::: DATA FOR ANALYSIS :::
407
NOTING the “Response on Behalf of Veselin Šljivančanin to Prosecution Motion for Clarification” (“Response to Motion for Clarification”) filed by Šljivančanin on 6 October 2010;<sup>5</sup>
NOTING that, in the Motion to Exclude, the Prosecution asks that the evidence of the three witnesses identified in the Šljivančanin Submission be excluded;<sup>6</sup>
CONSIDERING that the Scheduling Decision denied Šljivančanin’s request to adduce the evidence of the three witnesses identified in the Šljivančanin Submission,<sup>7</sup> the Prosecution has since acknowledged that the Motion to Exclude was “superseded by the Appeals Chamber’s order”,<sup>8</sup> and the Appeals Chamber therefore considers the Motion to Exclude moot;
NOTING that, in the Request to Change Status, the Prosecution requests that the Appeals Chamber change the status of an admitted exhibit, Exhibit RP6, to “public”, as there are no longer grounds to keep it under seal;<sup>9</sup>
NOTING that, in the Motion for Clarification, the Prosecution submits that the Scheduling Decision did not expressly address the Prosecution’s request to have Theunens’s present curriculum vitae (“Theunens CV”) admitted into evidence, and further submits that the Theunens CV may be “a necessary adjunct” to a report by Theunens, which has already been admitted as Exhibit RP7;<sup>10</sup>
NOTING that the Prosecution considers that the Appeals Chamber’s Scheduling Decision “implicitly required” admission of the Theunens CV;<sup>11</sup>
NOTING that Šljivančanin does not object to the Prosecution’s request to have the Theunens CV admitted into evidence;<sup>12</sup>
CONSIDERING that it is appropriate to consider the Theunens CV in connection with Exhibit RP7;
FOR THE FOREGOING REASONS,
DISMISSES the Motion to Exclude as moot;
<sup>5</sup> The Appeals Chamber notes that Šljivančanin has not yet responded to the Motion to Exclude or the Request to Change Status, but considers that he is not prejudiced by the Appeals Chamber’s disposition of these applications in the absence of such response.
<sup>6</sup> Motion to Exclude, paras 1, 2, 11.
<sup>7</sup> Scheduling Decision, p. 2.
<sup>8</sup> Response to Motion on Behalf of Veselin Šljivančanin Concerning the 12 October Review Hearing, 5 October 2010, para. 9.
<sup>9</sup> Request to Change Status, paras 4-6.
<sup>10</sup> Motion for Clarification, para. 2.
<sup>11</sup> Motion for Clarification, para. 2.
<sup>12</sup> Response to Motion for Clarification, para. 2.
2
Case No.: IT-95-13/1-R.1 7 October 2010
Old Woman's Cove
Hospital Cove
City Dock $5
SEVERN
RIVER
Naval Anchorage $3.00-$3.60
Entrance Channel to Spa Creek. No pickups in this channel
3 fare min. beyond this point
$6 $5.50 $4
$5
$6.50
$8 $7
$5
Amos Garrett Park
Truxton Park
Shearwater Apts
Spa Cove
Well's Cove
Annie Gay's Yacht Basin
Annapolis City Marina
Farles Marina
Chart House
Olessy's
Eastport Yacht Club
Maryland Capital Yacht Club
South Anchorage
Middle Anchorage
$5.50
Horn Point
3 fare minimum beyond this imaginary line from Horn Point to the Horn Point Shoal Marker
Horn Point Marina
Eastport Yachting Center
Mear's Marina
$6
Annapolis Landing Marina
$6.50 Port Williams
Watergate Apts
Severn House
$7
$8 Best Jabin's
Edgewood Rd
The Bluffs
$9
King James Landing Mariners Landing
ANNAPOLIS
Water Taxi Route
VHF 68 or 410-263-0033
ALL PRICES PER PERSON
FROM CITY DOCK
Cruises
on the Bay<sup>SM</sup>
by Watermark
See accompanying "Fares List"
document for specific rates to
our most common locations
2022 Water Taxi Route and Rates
:::
◆ WHAT IS REQUIRED: Nothing but the lines from the one holding "Mear's Marina" to the end of the entries should be output, each exactly as it appears.

◆ SOLUTION BELOW:
Mear's Marina
$6
Annapolis Landing Marina
$6.50 Port Williams
Watergate Apts
Severn House
$7
$8 Best Jabin's
Edgewood Rd
The Bluffs
$9
King James Landing Mariners Landing
ANNAPOLIS
Water Taxi Route
VHF 68 or 410-263-0033
ALL PRICES PER PERSON
FROM CITY DOCK
Cruises
on the Bay<sup>SM</sup>
by Watermark
See accompanying "Fares List"
document for specific rates to
our most common locations
2022 Water Taxi Route and Rates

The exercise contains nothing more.